__WHAT YOU HAVE TO DO__
In the data that follows, every line containing the word "format" should be returned.

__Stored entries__
"""

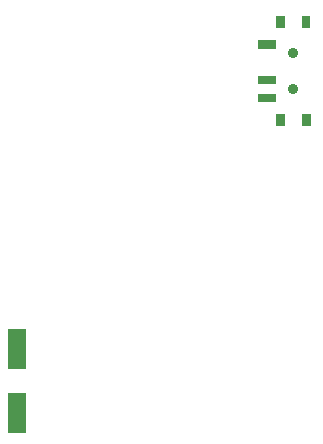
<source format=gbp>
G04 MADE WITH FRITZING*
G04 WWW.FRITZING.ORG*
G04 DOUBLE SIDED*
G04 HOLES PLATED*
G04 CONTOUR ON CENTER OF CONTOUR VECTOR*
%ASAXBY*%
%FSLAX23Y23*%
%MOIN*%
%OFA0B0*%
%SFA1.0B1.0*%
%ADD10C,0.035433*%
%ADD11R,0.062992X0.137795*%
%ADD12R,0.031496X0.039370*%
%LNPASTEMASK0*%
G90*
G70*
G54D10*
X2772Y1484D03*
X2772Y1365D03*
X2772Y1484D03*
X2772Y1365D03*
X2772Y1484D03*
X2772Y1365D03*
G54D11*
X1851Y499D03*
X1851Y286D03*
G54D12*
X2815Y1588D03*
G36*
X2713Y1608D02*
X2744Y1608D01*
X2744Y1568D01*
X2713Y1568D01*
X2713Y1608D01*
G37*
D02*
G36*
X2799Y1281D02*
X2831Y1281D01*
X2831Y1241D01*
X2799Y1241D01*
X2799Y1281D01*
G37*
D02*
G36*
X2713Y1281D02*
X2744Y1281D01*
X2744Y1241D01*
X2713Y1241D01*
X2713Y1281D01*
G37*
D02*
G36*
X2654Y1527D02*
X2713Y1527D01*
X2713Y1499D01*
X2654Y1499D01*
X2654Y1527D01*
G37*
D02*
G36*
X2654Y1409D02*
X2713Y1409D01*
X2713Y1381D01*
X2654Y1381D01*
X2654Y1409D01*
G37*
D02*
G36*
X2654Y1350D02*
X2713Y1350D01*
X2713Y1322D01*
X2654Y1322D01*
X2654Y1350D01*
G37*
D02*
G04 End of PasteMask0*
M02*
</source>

"""
"""

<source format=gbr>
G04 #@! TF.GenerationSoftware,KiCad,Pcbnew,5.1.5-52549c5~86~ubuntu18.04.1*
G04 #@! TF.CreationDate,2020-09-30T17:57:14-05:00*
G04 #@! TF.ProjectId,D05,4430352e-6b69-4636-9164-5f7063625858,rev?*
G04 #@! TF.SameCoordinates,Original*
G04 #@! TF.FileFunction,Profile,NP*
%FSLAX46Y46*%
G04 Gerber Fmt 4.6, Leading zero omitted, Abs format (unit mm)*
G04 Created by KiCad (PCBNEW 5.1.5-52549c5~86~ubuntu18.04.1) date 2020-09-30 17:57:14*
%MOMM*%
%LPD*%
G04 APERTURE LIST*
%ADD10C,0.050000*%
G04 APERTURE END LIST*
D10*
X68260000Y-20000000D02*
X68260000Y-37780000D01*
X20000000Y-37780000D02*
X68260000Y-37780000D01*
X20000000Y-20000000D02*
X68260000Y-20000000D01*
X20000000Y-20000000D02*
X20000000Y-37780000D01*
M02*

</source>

"""
"""

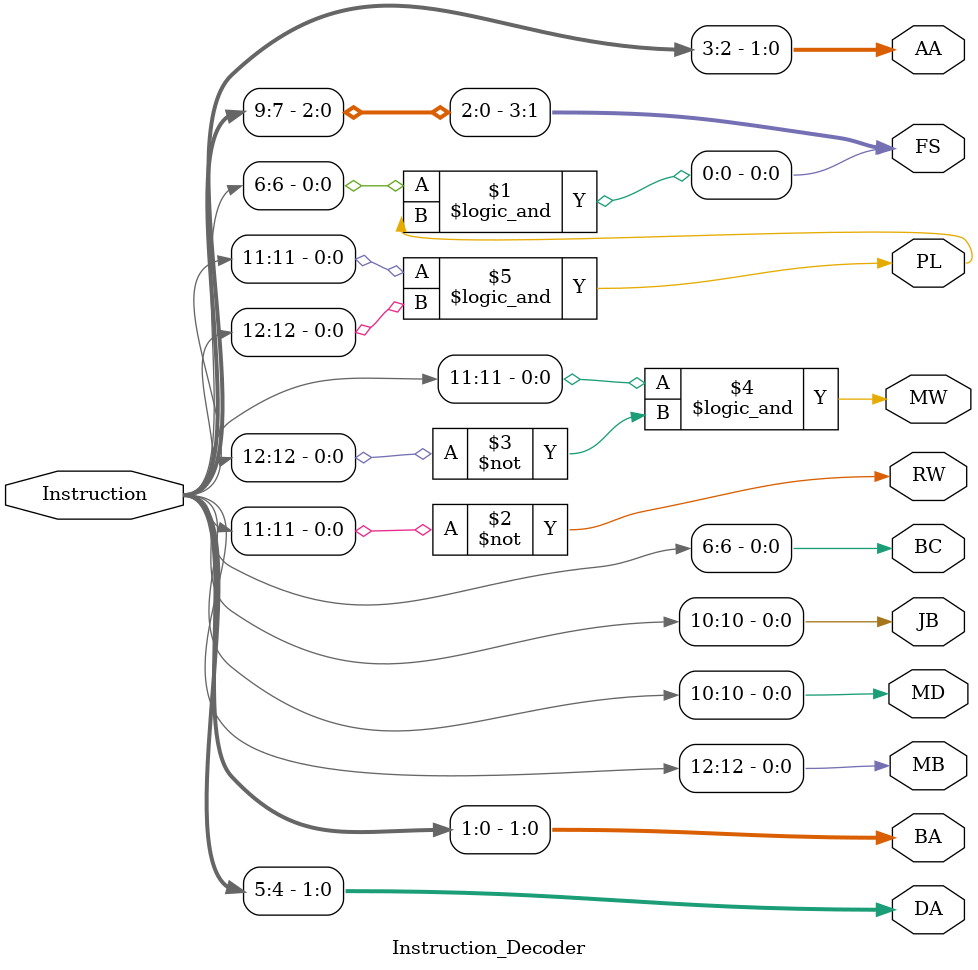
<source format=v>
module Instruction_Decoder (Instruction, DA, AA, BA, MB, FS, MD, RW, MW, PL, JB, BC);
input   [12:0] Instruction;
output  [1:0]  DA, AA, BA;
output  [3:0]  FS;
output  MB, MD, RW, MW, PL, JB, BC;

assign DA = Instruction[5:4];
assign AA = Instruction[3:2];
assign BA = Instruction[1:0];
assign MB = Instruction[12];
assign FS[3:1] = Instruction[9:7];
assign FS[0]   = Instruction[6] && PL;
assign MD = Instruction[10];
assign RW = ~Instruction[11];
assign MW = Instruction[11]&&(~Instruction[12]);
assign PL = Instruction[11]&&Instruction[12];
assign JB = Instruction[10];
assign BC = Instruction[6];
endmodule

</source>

"""

__EXERCISE RESPONSE__
<source format=gbp>
<source format=gbr>
G04 Gerber Fmt 4.6, Leading zero omitted, Abs format (unit mm)*
<source format=v>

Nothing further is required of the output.